Find every line in the records below that contains the word "编写一个Falali类实现Car接口", and copy each such line.

· · · ·

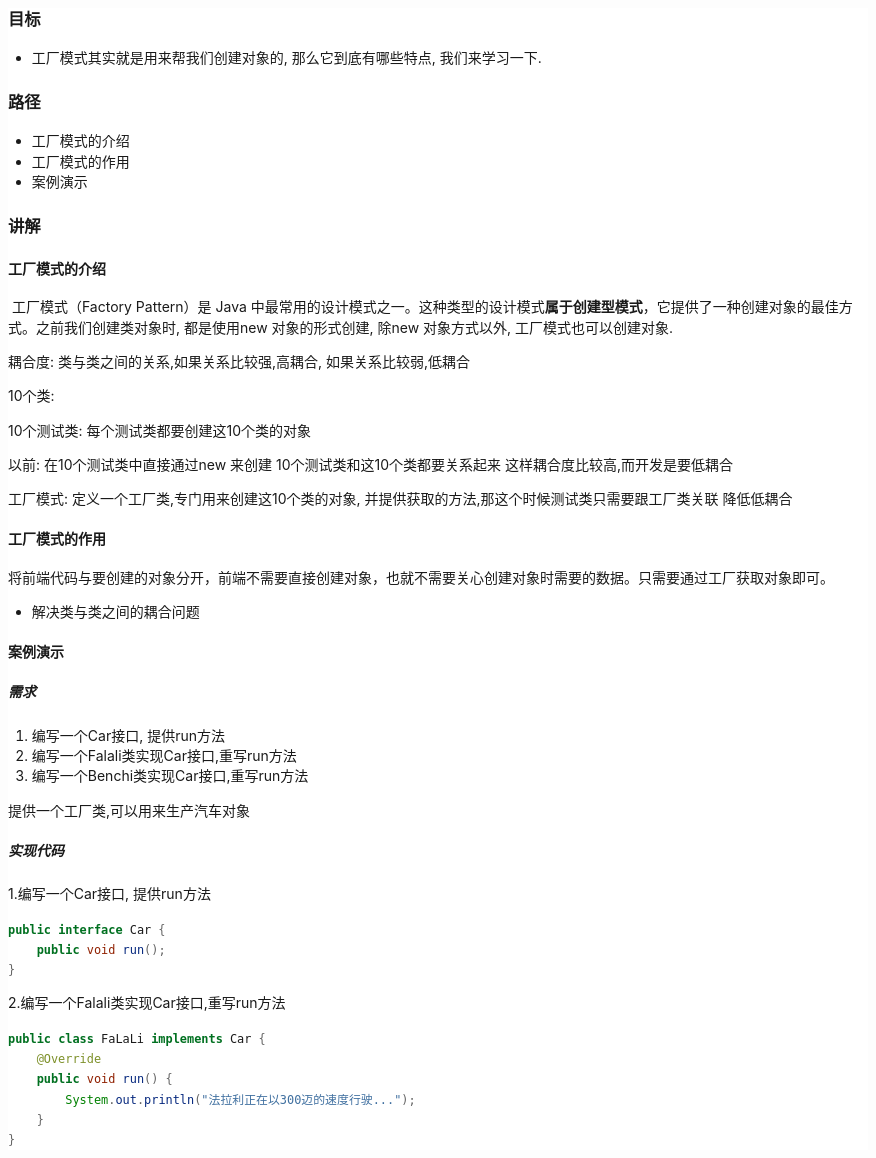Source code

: ### 目标

- 工厂模式其实就是用来帮我们创建对象的, 那么它到底有哪些特点, 我们来学习一下.

### 路径

- 工厂模式的介绍
- 工厂模式的作用
- 案例演示

### 讲解

#### 工厂模式的介绍

​    工厂模式（Factory Pattern）是 Java 中最常用的设计模式之一。这种类型的设计模式**属于创建型模式**，它提供了一种创建对象的最佳方式。之前我们创建类对象时, 都是使用new 对象的形式创建, 除new 对象方式以外, 工厂模式也可以创建对象.

耦合度: 类与类之间的关系,如果关系比较强,高耦合,  如果关系比较弱,低耦合

10个类:

10个测试类:  每个测试类都要创建这10个类的对象

以前: 在10个测试类中直接通过new 来创建     10个测试类和这10个类都要关系起来   这样耦合度比较高,而开发是要低耦合

工厂模式: 定义一个工厂类,专门用来创建这10个类的对象, 并提供获取的方法,那这个时候测试类只需要跟工厂类关联  降低低耦合

#### 工厂模式的作用

将前端代码与要创建的对象分开，前端不需要直接创建对象，也就不需要关心创建对象时需要的数据。只需要通过工厂获取对象即可。 	

- 解决类与类之间的耦合问题

#### 案例演示

##### 需求

1. 编写一个Car接口, 提供run方法
2. 编写一个Falali类实现Car接口,重写run方法
3. 编写一个Benchi类实现Car接口,重写run方法

提供一个工厂类,可以用来生产汽车对象

##### 实现代码

1.编写一个Car接口, 提供run方法

```java
public interface Car {
    public void run();
}
```

2.编写一个Falali类实现Car接口,重写run方法

```java
public class FaLaLi implements Car {
    @Override
    public void run() {
        System.out.println("法拉利正在以300迈的速度行驶...");
    }
}

```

· · · ·

Solution to this exercise:
2. 编写一个Falali类实现Car接口,重写run方法
2.编写一个Falali类实现Car接口,重写run方法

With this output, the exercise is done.